Task goal -
Repeat every line of the data exactly, but not the pictures.

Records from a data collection
▶

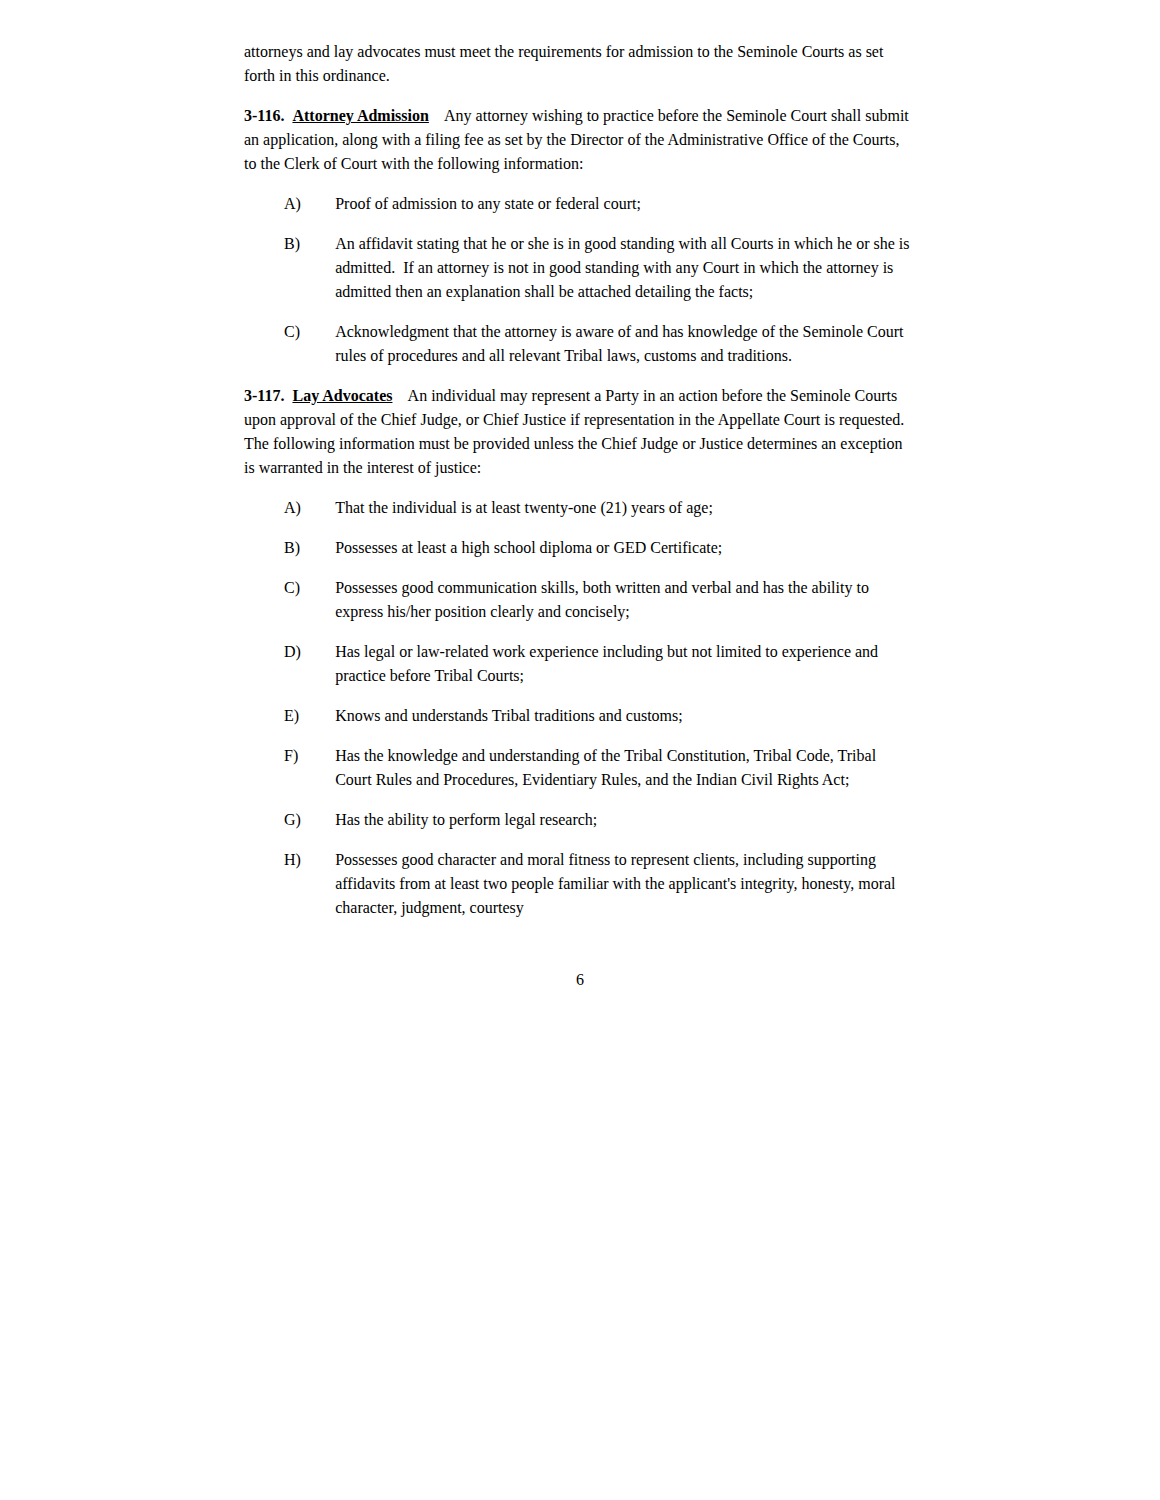attorneys and lay advocates must meet the requirements for admission to the Seminole Courts as set forth in this ordinance.
3-116. Attorney Admission Any attorney wishing to practice before the Seminole Court shall submit an application, along with a filing fee as set by the Director of the Administrative Office of the Courts, to the Clerk of Court with the following information:
A) Proof of admission to any state or federal court;
B) An affidavit stating that he or she is in good standing with all Courts in which he or she is admitted. If an attorney is not in good standing with any Court in which the attorney is admitted then an explanation shall be attached detailing the facts;
C) Acknowledgment that the attorney is aware of and has knowledge of the Seminole Court rules of procedures and all relevant Tribal laws, customs and traditions.
3-117. Lay Advocates An individual may represent a Party in an action before the Seminole Courts upon approval of the Chief Judge, or Chief Justice if representation in the Appellate Court is requested. The following information must be provided unless the Chief Judge or Justice determines an exception is warranted in the interest of justice:
A) That the individual is at least twenty-one (21) years of age;
B) Possesses at least a high school diploma or GED Certificate;
C) Possesses good communication skills, both written and verbal and has the ability to express his/her position clearly and concisely;
D) Has legal or law-related work experience including but not limited to experience and practice before Tribal Courts;
E) Knows and understands Tribal traditions and customs;
F) Has the knowledge and understanding of the Tribal Constitution, Tribal Code, Tribal Court Rules and Procedures, Evidentiary Rules, and the Indian Civil Rights Act;
G) Has the ability to perform legal research;
H) Possesses good character and moral fitness to represent clients, including supporting affidavits from at least two people familiar with the applicant's integrity, honesty, moral character, judgment, courtesy
6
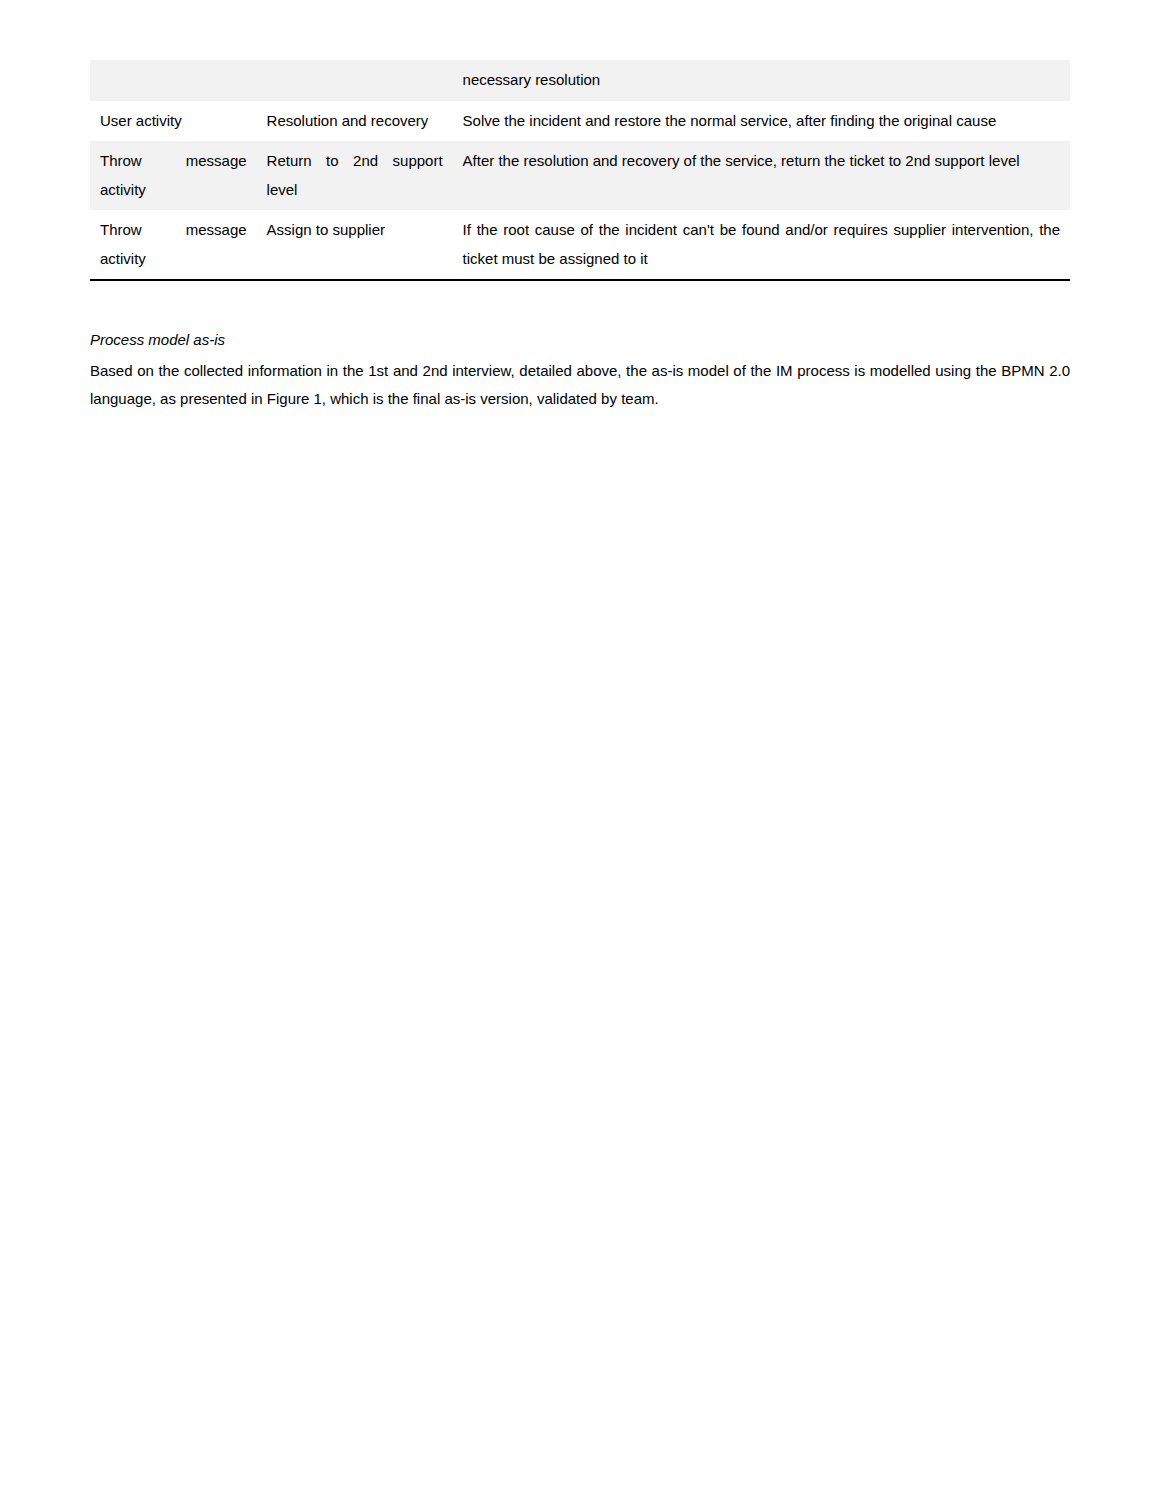| | | necessary resolution |
| User activity | Resolution and recovery | Solve the incident and restore the normal service, after finding the original cause |
| Throw message activity | Return to 2nd support level | After the resolution and recovery of the service, return the ticket to 2nd support level |
| Throw message activity | Assign to supplier | If the root cause of the incident can't be found and/or requires supplier intervention, the ticket must be assigned to it |
Process model as-is
Based on the collected information in the 1st and 2nd interview, detailed above, the as-is model of the IM process is modelled using the BPMN 2.0 language, as presented in Figure 1, which is the final as-is version, validated by team.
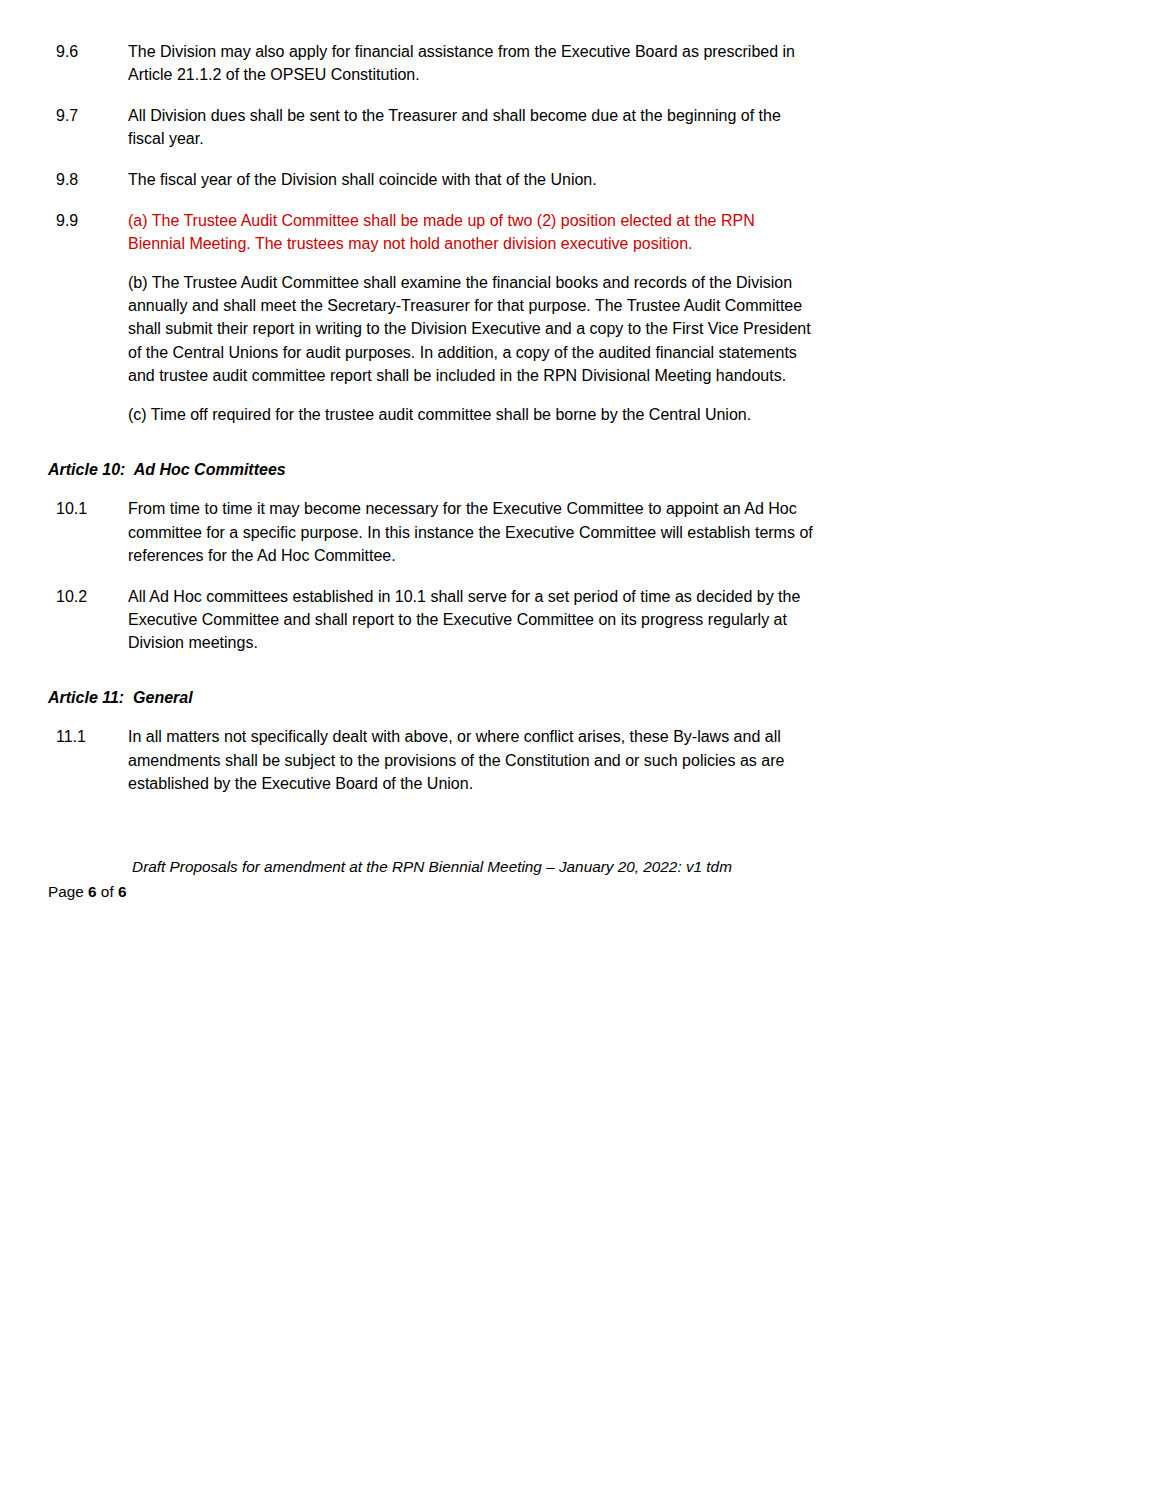9.6
The Division may also apply for financial assistance from the Executive Board as prescribed in Article 21.1.2 of the OPSEU Constitution.
9.7
All Division dues shall be sent to the Treasurer and shall become due at the beginning of the fiscal year.
9.8
The fiscal year of the Division shall coincide with that of the Union.
9.9
(a) The Trustee Audit Committee shall be made up of two (2) position elected at the RPN Biennial Meeting. The trustees may not hold another division executive position.
(b) The Trustee Audit Committee shall examine the financial books and records of the Division annually and shall meet the Secretary-Treasurer for that purpose. The Trustee Audit Committee shall submit their report in writing to the Division Executive and a copy to the First Vice President of the Central Unions for audit purposes. In addition, a copy of the audited financial statements and trustee audit committee report shall be included in the RPN Divisional Meeting handouts.
(c) Time off required for the trustee audit committee shall be borne by the Central Union.
Article 10: Ad Hoc Committees
10.1
From time to time it may become necessary for the Executive Committee to appoint an Ad Hoc committee for a specific purpose. In this instance the Executive Committee will establish terms of references for the Ad Hoc Committee.
10.2
All Ad Hoc committees established in 10.1 shall serve for a set period of time as decided by the Executive Committee and shall report to the Executive Committee on its progress regularly at Division meetings.
Article 11: General
11.1
In all matters not specifically dealt with above, or where conflict arises, these By-laws and all amendments shall be subject to the provisions of the Constitution and or such policies as are established by the Executive Board of the Union.
Draft Proposals for amendment at the RPN Biennial Meeting – January 20, 2022: v1 tdm
Page 6 of 6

◀

Exercise solution -
attorneys and lay advocates must meet the requirements for admission to the Seminole Courts as set forth in this ordinance.
3-116. Attorney Admission Any attorney wishing to practice before the Seminole Court shall submit an application, along with a filing fee as set by the Director of the Administrative Office of the Courts, to the Clerk of Court with the following information:
A) Proof of admission to any state or federal court;
B) An affidavit stating that he or she is in good standing with all Courts in which he or she is admitted. If an attorney is not in good standing with any Court in which the attorney is admitted then an explanation shall be attached detailing the facts;
C) Acknowledgment that the attorney is aware of and has knowledge of the Seminole Court rules of procedures and all relevant Tribal laws, customs and traditions.
3-117. Lay Advocates An individual may represent a Party in an action before the Seminole Courts upon approval of the Chief Judge, or Chief Justice if representation in the Appellate Court is requested. The following information must be provided unless the Chief Judge or Justice determines an exception is warranted in the interest of justice:
A) That the individual is at least twenty-one (21) years of age;
B) Possesses at least a high school diploma or GED Certificate;
C) Possesses good communication skills, both written and verbal and has the ability to express his/her position clearly and concisely;
D) Has legal or law-related work experience including but not limited to experience and practice before Tribal Courts;
E) Knows and understands Tribal traditions and customs;
F) Has the knowledge and understanding of the Tribal Constitution, Tribal Code, Tribal Court Rules and Procedures, Evidentiary Rules, and the Indian Civil Rights Act;
G) Has the ability to perform legal research;
H) Possesses good character and moral fitness to represent clients, including supporting affidavits from at least two people familiar with the applicant's integrity, honesty, moral character, judgment, courtesy
6
| | | necessary resolution |
| User activity | Resolution and recovery | Solve the incident and restore the normal service, after finding the original cause |
| Throw message activity | Return to 2nd support level | After the resolution and recovery of the service, return the ticket to 2nd support level |
| Throw message activity | Assign to supplier | If the root cause of the incident can't be found and/or requires supplier intervention, the ticket must be assigned to it |
Process model as-is
Based on the collected information in the 1st and 2nd interview, detailed above, the as-is model of the IM process is modelled using the BPMN 2.0 language, as presented in Figure 1, which is the final as-is version, validated by team.
9.6
The Division may also apply for financial assistance from the Executive Board as prescribed in Article 21.1.2 of the OPSEU Constitution.
9.7
All Division dues shall be sent to the Treasurer and shall become due at the beginning of the fiscal year.
9.8
The fiscal year of the Division shall coincide with that of the Union.
9.9
(a) The Trustee Audit Committee shall be made up of two (2) position elected at the RPN Biennial Meeting. The trustees may not hold another division executive position.
(b) The Trustee Audit Committee shall examine the financial books and records of the Division annually and shall meet the Secretary-Treasurer for that purpose. The Trustee Audit Committee shall submit their report in writing to the Division Executive and a copy to the First Vice President of the Central Unions for audit purposes. In addition, a copy of the audited financial statements and trustee audit committee report shall be included in the RPN Divisional Meeting handouts.
(c) Time off required for the trustee audit committee shall be borne by the Central Union.
Article 10: Ad Hoc Committees
10.1
From time to time it may become necessary for the Executive Committee to appoint an Ad Hoc committee for a specific purpose. In this instance the Executive Committee will establish terms of references for the Ad Hoc Committee.
10.2
All Ad Hoc committees established in 10.1 shall serve for a set period of time as decided by the Executive Committee and shall report to the Executive Committee on its progress regularly at Division meetings.
Article 11: General
11.1
In all matters not specifically dealt with above, or where conflict arises, these By-laws and all amendments shall be subject to the provisions of the Constitution and or such policies as are established by the Executive Board of the Union.
Draft Proposals for amendment at the RPN Biennial Meeting – January 20, 2022: v1 tdm
Page 6 of 6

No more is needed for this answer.